| ASSIGNMENT |
Lines from the line with "Mit jeder Durchführung" to the line with "schönste Erfolg." in the entries below, and only those, must be output exactly, with both ends included.

| MATERIAL FOR THE TASK |

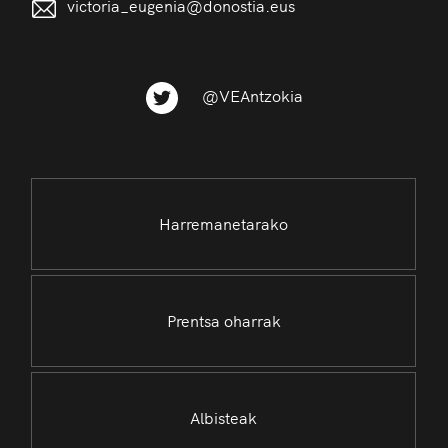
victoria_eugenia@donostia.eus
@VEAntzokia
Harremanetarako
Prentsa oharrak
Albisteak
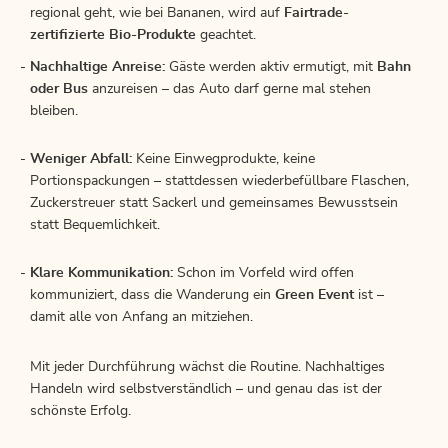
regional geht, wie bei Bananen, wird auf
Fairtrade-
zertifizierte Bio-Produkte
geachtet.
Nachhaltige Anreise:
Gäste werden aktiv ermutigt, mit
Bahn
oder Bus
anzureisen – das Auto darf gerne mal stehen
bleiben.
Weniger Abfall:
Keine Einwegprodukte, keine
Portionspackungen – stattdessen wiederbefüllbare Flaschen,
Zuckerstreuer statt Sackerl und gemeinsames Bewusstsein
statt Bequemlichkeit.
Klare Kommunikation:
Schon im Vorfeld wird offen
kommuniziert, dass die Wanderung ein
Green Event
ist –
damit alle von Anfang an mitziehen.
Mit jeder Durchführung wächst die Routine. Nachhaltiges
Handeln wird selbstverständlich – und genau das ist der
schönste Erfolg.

...

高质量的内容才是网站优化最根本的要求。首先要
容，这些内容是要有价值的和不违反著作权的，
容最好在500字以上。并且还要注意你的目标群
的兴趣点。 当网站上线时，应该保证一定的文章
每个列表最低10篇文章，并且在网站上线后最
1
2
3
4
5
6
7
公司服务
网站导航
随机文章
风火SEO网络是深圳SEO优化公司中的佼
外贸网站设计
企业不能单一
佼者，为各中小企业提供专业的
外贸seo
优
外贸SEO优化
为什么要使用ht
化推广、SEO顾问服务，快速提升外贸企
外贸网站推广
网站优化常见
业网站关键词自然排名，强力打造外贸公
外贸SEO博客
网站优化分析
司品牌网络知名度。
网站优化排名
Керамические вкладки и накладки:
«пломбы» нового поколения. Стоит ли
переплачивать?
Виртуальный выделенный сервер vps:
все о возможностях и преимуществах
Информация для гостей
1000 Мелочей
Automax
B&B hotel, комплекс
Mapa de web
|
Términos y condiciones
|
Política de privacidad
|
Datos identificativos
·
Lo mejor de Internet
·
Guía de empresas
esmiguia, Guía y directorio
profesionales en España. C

==

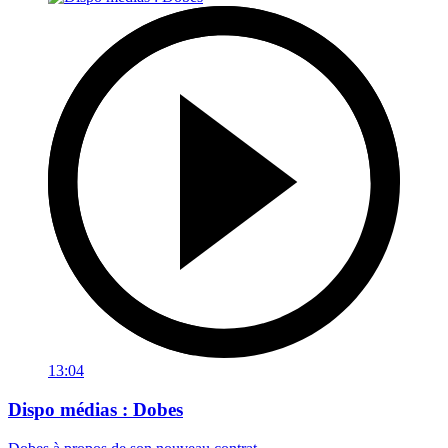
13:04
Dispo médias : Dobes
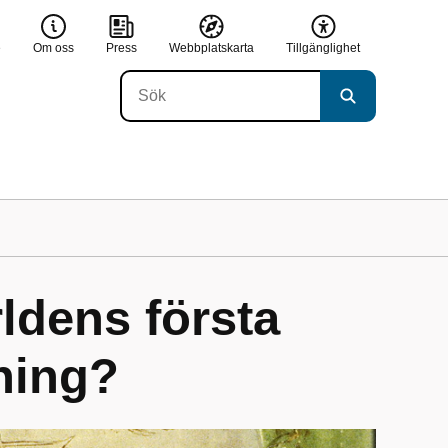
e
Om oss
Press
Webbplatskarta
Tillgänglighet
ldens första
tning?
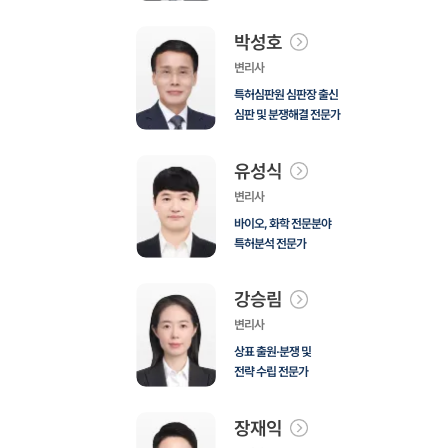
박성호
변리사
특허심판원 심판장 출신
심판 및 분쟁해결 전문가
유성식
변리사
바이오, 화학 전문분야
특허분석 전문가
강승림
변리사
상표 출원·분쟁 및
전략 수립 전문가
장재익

| THE ANSWER |
Mit jeder Durchführung wächst die Routine. Nachhaltiges
Handeln wird selbstverständlich – und genau das ist der
schönste Erfolg.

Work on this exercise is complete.